EXERCISE BRIEF
Write out the material below again, line for line, without any images.
***** DATASET SECTION *****
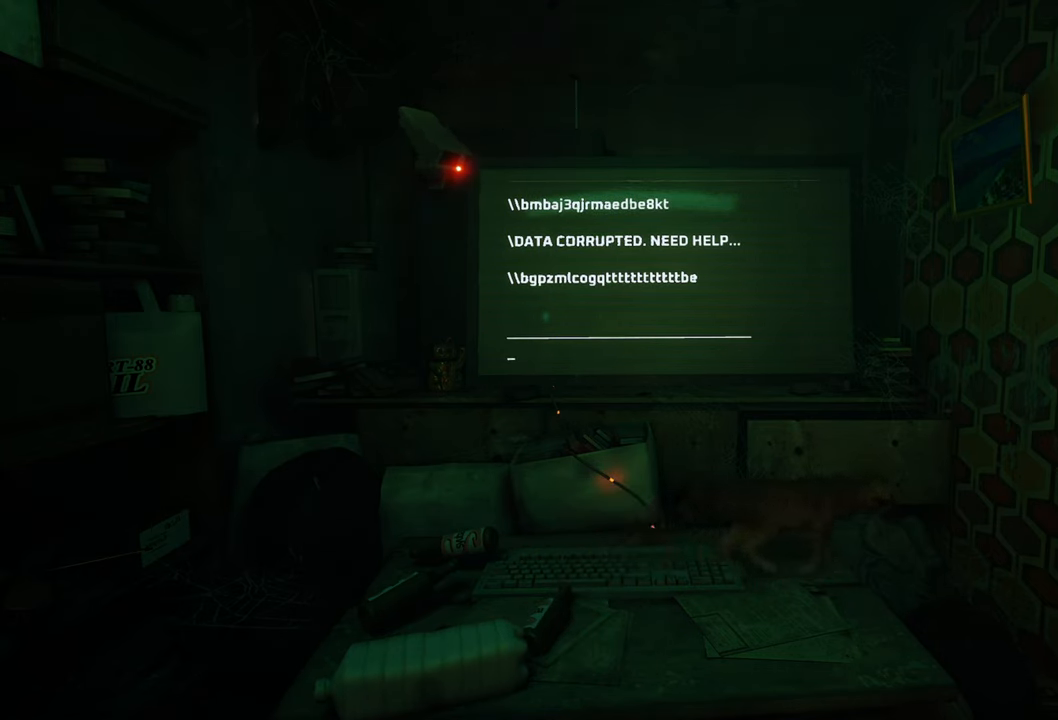
{"buttons": [], "left_stick": "center", "right_stick": "center", "events": []}
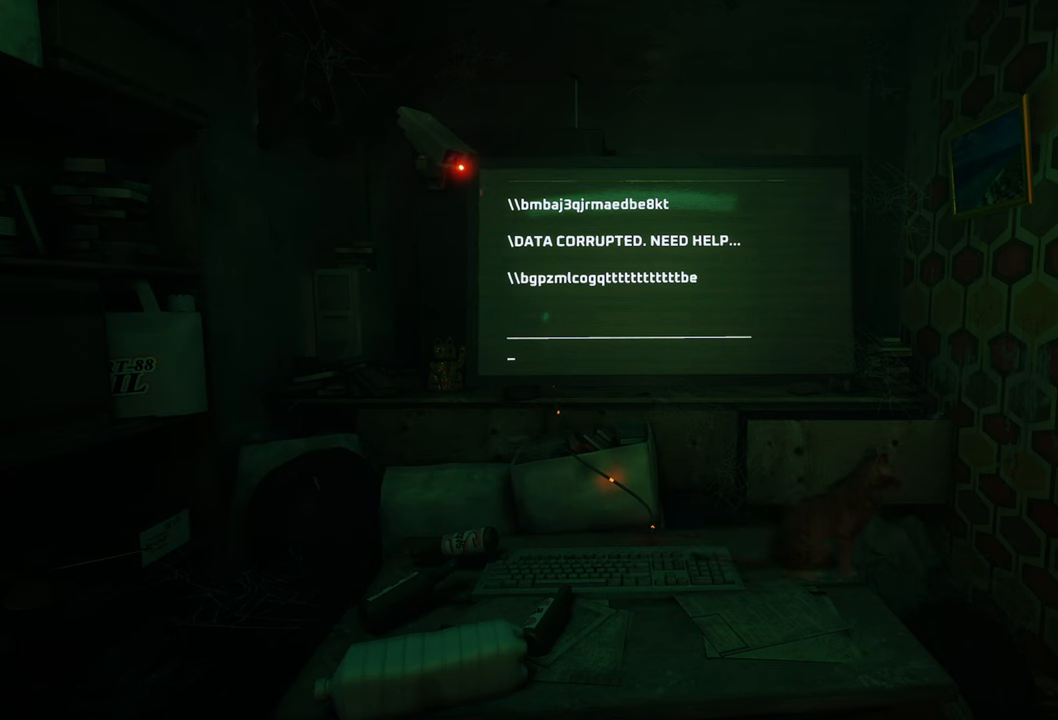
{"buttons": [], "left_stick": "center", "right_stick": "center", "events": []}
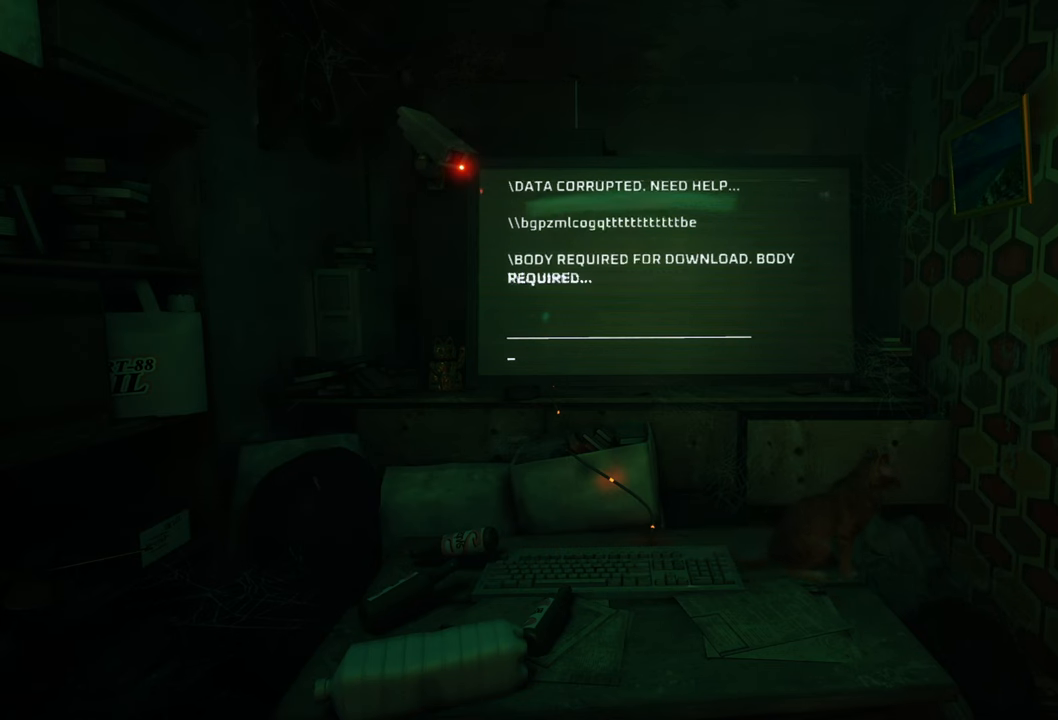
{"buttons": [], "left_stick": "center", "right_stick": "center", "events": [[180, "left_stick", "left"], [340, "left_stick", "center"]]}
*****
TASK SOLUTION
{"buttons": [], "left_stick": "center", "right_stick": "center", "events": []}
{"buttons": [], "left_stick": "center", "right_stick": "center", "events": []}
{"buttons": [], "left_stick": "center", "right_stick": "center", "events": [[180, "left_stick", "left"], [340, "left_stick", "center"]]}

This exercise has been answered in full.